» **What you will do**
Please set down only the lines between the line containing "<!-- street labels -->" and the end of the records, inclusive, exactly as they stand.

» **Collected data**
------------------------------------
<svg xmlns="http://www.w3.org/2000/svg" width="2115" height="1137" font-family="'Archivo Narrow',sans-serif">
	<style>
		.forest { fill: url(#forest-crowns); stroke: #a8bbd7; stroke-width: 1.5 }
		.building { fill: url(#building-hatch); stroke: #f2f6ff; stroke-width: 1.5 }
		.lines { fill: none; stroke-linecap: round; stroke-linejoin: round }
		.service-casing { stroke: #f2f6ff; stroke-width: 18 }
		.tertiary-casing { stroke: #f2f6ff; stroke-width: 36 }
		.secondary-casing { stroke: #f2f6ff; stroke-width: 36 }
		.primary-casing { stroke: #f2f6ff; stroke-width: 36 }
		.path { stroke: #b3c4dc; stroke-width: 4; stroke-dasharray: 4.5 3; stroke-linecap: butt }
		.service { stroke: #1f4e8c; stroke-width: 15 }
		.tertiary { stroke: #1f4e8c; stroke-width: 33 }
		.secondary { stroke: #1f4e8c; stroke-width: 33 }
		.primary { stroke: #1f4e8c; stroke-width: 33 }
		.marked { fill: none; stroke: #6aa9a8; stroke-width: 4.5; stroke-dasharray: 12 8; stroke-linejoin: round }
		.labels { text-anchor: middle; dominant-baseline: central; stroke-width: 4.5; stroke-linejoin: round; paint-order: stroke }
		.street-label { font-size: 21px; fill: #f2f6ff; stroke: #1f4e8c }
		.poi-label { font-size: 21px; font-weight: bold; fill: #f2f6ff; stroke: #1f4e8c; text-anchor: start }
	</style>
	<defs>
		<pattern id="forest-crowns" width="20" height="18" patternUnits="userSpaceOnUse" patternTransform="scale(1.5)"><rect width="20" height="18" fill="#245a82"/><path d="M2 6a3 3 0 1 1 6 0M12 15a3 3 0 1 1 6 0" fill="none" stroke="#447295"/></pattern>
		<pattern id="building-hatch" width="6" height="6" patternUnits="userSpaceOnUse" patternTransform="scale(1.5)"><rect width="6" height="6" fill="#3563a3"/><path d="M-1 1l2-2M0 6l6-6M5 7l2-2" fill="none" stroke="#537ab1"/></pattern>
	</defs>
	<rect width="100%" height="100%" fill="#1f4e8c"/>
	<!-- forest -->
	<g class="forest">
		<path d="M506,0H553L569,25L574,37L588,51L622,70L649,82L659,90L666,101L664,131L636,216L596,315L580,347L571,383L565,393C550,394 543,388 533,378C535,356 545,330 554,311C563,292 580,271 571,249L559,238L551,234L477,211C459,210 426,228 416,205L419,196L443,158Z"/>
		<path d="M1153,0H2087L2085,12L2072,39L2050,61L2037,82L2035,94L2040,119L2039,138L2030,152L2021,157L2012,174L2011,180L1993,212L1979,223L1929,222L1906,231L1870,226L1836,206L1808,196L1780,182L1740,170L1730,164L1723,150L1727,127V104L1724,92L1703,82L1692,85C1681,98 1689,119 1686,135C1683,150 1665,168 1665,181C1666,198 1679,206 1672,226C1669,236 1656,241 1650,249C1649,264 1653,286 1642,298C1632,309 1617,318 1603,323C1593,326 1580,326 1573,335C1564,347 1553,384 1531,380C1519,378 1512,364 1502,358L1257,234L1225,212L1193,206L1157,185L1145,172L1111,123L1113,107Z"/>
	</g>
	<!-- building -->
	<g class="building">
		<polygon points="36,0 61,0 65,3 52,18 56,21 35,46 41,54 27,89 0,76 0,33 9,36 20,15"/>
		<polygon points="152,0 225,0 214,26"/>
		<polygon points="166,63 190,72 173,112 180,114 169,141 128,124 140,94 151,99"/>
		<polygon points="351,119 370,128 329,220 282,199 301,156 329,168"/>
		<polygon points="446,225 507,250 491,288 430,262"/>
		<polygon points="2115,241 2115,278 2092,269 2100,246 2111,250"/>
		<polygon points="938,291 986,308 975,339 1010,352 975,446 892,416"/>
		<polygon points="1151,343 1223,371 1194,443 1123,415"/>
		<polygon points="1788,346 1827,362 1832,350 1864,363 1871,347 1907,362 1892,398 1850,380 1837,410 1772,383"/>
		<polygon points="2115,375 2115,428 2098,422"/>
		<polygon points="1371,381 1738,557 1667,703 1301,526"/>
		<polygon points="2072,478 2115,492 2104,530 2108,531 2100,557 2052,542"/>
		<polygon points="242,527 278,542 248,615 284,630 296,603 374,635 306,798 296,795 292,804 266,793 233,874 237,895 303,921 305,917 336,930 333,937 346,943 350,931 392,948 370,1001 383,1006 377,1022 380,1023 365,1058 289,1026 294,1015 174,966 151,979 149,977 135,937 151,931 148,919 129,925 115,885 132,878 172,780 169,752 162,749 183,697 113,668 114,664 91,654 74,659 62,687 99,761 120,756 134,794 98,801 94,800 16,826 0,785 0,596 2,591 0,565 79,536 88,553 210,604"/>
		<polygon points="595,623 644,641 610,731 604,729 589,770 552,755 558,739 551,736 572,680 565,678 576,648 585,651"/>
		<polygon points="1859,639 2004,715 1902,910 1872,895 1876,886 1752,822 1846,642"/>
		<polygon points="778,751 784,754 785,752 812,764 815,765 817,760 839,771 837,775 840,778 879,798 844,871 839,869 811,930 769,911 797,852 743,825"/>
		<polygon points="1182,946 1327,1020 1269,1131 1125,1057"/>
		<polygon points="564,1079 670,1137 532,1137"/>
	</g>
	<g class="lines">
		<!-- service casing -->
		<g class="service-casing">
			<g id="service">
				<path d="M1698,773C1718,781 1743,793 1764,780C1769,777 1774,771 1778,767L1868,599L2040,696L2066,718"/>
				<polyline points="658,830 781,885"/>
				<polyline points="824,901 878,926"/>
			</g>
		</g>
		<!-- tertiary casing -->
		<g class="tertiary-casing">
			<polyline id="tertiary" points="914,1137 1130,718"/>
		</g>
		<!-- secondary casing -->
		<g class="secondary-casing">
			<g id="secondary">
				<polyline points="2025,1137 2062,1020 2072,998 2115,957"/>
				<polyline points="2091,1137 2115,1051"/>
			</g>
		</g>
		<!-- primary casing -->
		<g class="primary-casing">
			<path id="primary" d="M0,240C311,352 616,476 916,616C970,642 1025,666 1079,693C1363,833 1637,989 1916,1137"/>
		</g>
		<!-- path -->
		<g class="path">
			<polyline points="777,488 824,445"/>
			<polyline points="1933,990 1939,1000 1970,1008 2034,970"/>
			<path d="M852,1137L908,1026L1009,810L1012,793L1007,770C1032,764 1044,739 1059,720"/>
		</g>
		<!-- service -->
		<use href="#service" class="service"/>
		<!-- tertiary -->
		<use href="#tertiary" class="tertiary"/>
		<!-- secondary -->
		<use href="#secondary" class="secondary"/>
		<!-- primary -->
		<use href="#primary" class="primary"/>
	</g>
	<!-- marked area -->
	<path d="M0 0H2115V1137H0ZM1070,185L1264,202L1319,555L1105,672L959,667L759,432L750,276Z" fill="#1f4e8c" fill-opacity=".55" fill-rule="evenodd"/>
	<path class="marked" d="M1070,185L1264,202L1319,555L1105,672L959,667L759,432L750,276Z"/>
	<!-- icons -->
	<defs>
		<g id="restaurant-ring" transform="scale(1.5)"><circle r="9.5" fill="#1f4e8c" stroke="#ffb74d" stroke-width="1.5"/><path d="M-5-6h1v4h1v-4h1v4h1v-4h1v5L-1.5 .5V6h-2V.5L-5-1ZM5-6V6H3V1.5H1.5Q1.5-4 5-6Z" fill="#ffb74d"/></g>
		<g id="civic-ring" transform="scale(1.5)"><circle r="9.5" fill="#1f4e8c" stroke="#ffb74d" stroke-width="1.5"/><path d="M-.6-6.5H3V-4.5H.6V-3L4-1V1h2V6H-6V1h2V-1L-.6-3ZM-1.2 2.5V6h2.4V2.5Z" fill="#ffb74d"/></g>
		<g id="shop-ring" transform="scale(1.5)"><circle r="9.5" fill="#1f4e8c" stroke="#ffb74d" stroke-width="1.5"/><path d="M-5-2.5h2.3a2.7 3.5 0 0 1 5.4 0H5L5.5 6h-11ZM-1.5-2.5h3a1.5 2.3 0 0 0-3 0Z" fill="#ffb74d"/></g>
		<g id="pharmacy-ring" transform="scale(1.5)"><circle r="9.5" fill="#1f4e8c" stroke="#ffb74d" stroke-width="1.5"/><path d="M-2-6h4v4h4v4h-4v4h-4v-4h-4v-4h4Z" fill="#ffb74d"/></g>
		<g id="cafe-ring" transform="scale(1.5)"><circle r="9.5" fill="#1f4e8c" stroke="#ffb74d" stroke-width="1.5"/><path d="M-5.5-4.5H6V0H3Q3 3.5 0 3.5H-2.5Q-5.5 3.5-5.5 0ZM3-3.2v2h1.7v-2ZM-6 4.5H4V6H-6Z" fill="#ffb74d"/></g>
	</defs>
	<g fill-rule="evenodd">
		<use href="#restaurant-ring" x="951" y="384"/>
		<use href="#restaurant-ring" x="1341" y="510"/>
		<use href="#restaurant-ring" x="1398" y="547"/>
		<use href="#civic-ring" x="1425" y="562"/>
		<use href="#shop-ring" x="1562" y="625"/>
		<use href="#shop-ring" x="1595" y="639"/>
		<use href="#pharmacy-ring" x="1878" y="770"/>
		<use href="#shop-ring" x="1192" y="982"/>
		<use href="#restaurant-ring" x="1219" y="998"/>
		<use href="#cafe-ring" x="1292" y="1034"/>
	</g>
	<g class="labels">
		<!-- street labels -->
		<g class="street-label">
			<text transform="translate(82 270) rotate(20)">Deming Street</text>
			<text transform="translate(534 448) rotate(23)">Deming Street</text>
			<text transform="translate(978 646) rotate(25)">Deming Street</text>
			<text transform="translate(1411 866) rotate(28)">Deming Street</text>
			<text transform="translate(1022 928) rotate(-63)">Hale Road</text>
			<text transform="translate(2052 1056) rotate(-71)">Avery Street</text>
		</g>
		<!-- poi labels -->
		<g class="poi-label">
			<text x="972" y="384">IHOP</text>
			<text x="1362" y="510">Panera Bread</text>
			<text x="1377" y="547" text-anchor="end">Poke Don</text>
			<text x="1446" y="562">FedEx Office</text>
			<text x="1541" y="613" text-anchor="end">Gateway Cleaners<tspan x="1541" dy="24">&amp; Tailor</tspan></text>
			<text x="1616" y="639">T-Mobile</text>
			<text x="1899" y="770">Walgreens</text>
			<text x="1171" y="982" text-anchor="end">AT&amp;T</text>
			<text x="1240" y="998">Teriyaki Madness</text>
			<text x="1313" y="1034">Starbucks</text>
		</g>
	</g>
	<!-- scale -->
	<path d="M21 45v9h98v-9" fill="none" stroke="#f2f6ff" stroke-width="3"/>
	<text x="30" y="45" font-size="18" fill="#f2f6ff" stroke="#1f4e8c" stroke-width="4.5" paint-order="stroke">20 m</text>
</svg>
------------------------------------
» **Answer to the problem**
		<!-- street labels -->
		<g class="street-label">
			<text transform="translate(82 270) rotate(20)">Deming Street</text>
			<text transform="translate(534 448) rotate(23)">Deming Street</text>
			<text transform="translate(978 646) rotate(25)">Deming Street</text>
			<text transform="translate(1411 866) rotate(28)">Deming Street</text>
			<text transform="translate(1022 928) rotate(-63)">Hale Road</text>
			<text transform="translate(2052 1056) rotate(-71)">Avery Street</text>
		</g>
		<!-- poi labels -->
		<g class="poi-label">
			<text x="972" y="384">IHOP</text>
			<text x="1362" y="510">Panera Bread</text>
			<text x="1377" y="547" text-anchor="end">Poke Don</text>
			<text x="1446" y="562">FedEx Office</text>
			<text x="1541" y="613" text-anchor="end">Gateway Cleaners<tspan x="1541" dy="24">&amp; Tailor</tspan></text>
			<text x="1616" y="639">T-Mobile</text>
			<text x="1899" y="770">Walgreens</text>
			<text x="1171" y="982" text-anchor="end">AT&amp;T</text>
			<text x="1240" y="998">Teriyaki Madness</text>
			<text x="1313" y="1034">Starbucks</text>
		</g>
	</g>
	<!-- scale -->
	<path d="M21 45v9h98v-9" fill="none" stroke="#f2f6ff" stroke-width="3"/>
	<text x="30" y="45" font-size="18" fill="#f2f6ff" stroke="#1f4e8c" stroke-width="4.5" paint-order="stroke">20 m</text>
</svg>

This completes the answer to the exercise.